===== Material to process =====
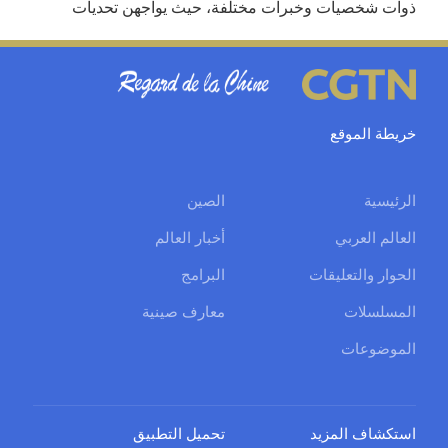
ذوات شخصيات وخبرات مختلفة، حيث يواجهن تحديات
حياتية واقعية متعددة في الزواج والأسرة وتربية الأبناء
ومجالات العمل، بينما يدعمن بالدفء ويساعدن بعضهن
البعض في رحلة شفاء وتعافي مشتركة.
خريطة الموقع
الرئيسية
الصين
العالم العربي
أخبار العالم
الحوار والتعليقات
البرامج
المسلسلات
معارف صينية
الموضوعات
استكشاف المزيد
تحميل التطبيق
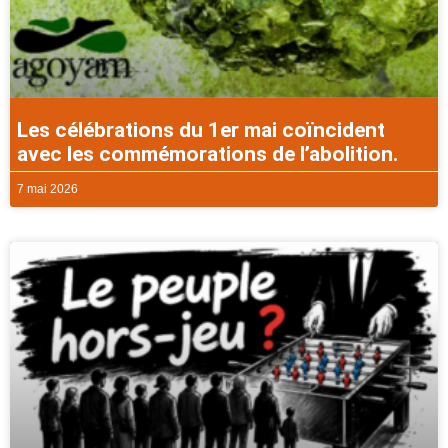
Les célébrations du 1er mai coïncident
avec les commémorations de l’abolition.
7 mai 2026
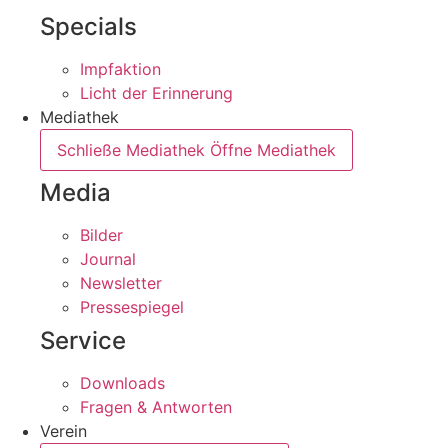
Specials
Impfaktion
Licht der Erinnerung
Mediathek
Schließe Mediathek
Öffne Mediathek
Media
Bilder
Journal
Newsletter
Pressespiegel
Service
Downloads
Fragen & Antworten
Verein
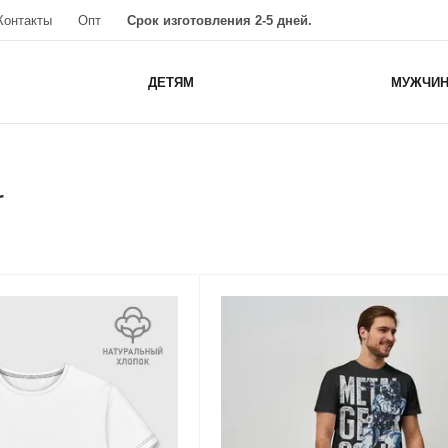
Контакты
Опт
Срок изготовления 2-5 дней.
ДЕТЯМ
МУЖЧИ
r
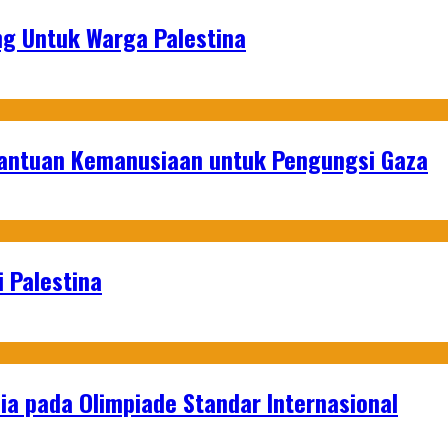
g Untuk Warga Palestina
Bantuan Kemanusiaan untuk Pengungsi Gaza
 Palestina
a pada Olimpiade Standar Internasional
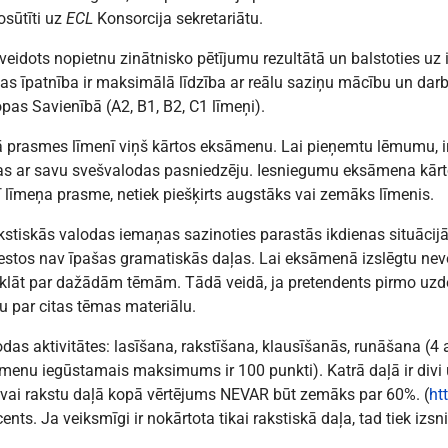
osūtīti uz
ECL
Konsorcija sekretariātu.
veidots nopietnu zinātnisko pētījumu rezultātā un balstoties uz
s īpatnība ir maksimālā līdzība ar reālu saziņu mācību un darb
opas Savienībā (A2, B1, B2, C1 līmeņi).
 prasmes līmenī viņš kārtos eksāmenu. Lai pieņemtu lēmumu, ir
jas ar savu svešvalodas pasniedzēju. Iesniegumu eksāmena kārt
šī līmeņa prasme, netiek piešķirts augstāks vai zemāks līmenis.
kstiskās valodas iemaņas sazinoties parastās ikdienas situāci
estos nav īpašas gramatiskās daļas. Lai eksāmenā izslēgtu neve
urklāt par dažādām tēmām. Tādā veidā, ja pretendents pirmo uzde
u par citas tēmas materiālu.
lodas aktivitātes: lasīšana, rakstīšana, klausīšanās, runāšana (
āmenu iegūstamais maksimums ir 100 punkti). Katrā daļā ir divi
 vai rakstu daļā kopā vērtējums NEVAR būt zemāks par 60%. (
ht
ts. Ja veiksmīgi ir nokārtota tikai rakstiskā daļa, tad tiek izsnie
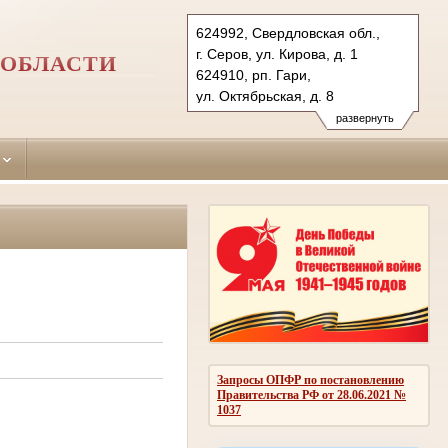
624992, Свердловская обл.,
г. Серов, ул. Кирова, д. 1
 ОБЛАСТИ
624910, рп. Гари,
ул. Октябрьская, д. 8
624971, рп. Сосьва, ул. Ленина,
развернуть
д. 2 А
Тел.: (34385) 6-93-82
(34385) 4-40-18
(34387) 2-17-02
serovsky.svd@sudrf.ru
garinsky.svd@sudrf.ru
od.serovsky.svd@sudrf.ru
Запросы ОПФР по постановлению
Правительства РФ от 28.06.2021 №
1037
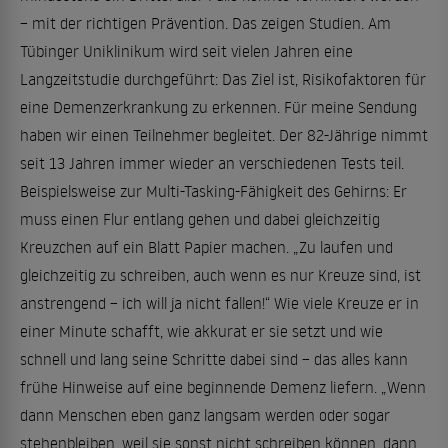
– mit der richtigen Prävention. Das zeigen Studien. Am
Tübinger Uniklinikum wird seit vielen Jahren eine
Langzeitstudie durchgeführt: Das Ziel ist, Risikofaktoren für
eine Demenzerkrankung zu erkennen. Für meine Sendung
haben wir einen Teilnehmer begleitet. Der 82-Jährige nimmt
seit 13 Jahren immer wieder an verschiedenen Tests teil.
Beispielsweise zur Multi-Tasking-Fähigkeit des Gehirns: Er
muss einen Flur entlang gehen und dabei gleichzeitig
Kreuzchen auf ein Blatt Papier machen. „Zu laufen und
gleichzeitig zu schreiben, auch wenn es nur Kreuze sind, ist
anstrengend – ich will ja nicht fallen!“ Wie viele Kreuze er in
einer Minute schafft, wie akkurat er sie setzt und wie
schnell und lang seine Schritte dabei sind – das alles kann
frühe Hinweise auf eine beginnende Demenz liefern. „Wenn
dann Menschen eben ganz langsam werden oder sogar
stehenbleiben, weil sie sonst nicht schreiben können, dann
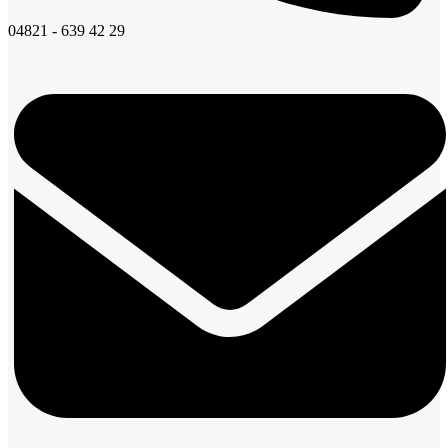
04821 - 639 42 29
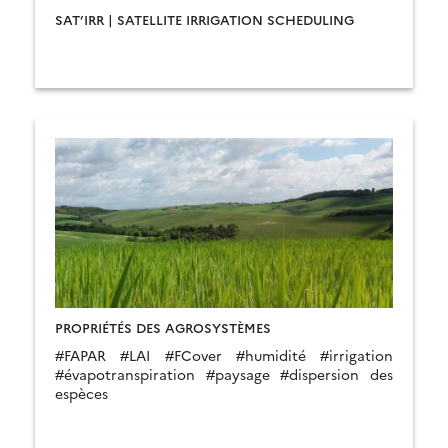
SAT’IRR | SATELLITE IRRIGATION SCHEDULING
PROPRIÉTÉS DES AGROSYSTÈMES
#FAPAR #LAI #FCover #humidité #irrigation
#évapotranspiration #paysage #dispersion des
espèces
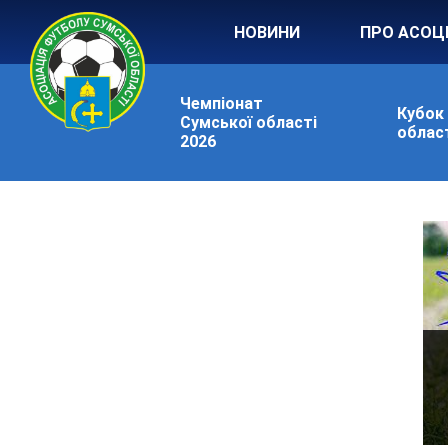
НОВИНИ
ПРО АСОЦ
Чемпіонат
Кубок
Сумської області
област
2026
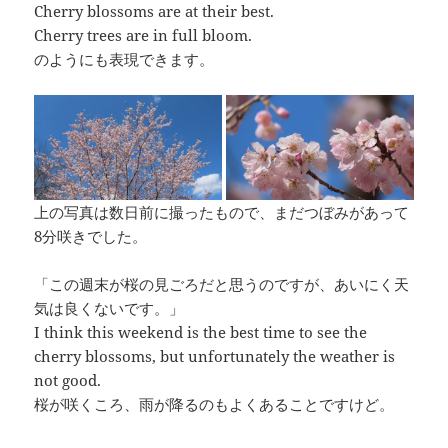
Cherry blossoms are at their best.
Cherry trees are in full bloom.
のようにも表現できます。
上の写真は数日前に撮ったもので、まだつぼみがあって
8分咲きでした。
「この週末が桜の見ごろだと思うのですが、あいにく天
気は良くないです。」
I think this weekend is the best time to see the
cherry blossoms, but unfortunately the weather is
not good.
桜が咲くころ、雨が降るのもよくあることですけど。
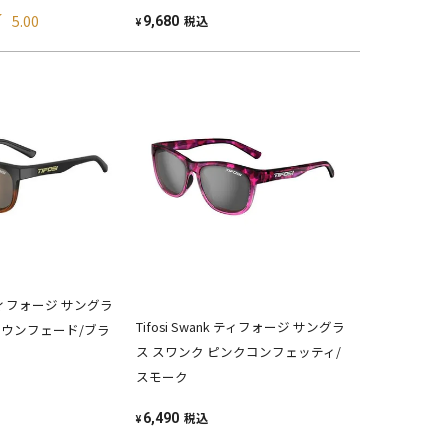
5.00
税込
9,680
¥
k ティフォージ サングラ
Tifosi Swank ティフォージ サングラ
ラウンフェード/ブラ
ス スワンク ピンクコンフェッティ/
スモーク
税込
6,490
¥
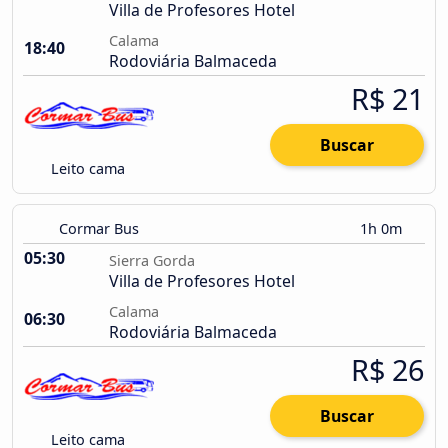
Villa de Profesores Hotel
Calama
18:40
Rodoviária Balmaceda
R$ 21
Buscar
Leito cama
Cormar Bus
1h 0m
05:30
Sierra Gorda
Villa de Profesores Hotel
Calama
06:30
Rodoviária Balmaceda
R$ 26
Buscar
Leito cama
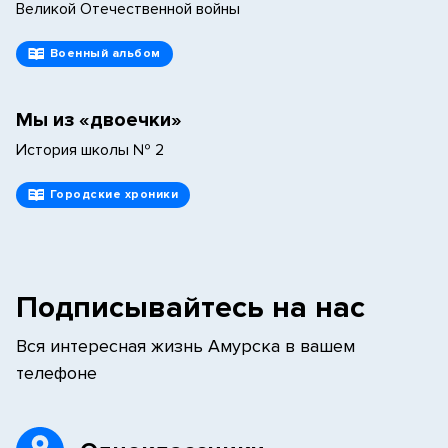
Великой Отечественной войны
Военный альбом
Мы из «двоечки»
История школы № 2
Городские хроники
Подписывайтесь на нас
Вся интересная жизнь Амурска в вашем
телефоне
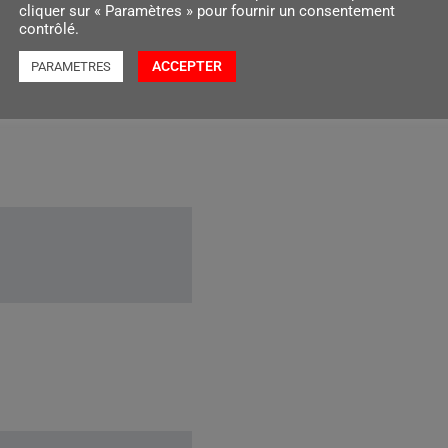
cliquer sur « Paramètres » pour fournir un consentement
contrôlé.
ACCEPTER
PARAMETRES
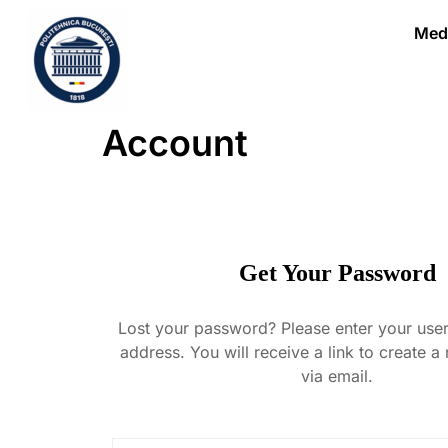
Medi
Account
Get Your Password
Lost your password? Please enter your use
address. You will receive a link to create 
via email.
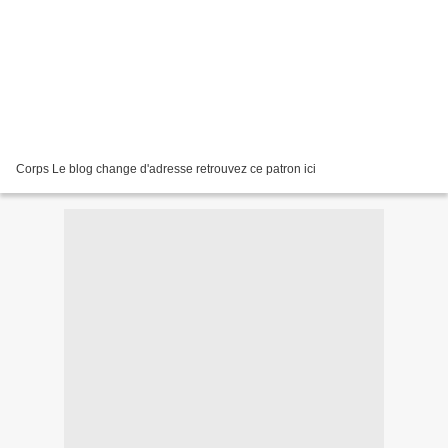
Corps Le blog change d'adresse retrouvez ce patron ici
=====
**Your goal**. Within the entries above, find each line where "best" appears; copy every one.

**Solved exercise**.
Cherry blossoms are at their best.
I think this weekend is the best time to see the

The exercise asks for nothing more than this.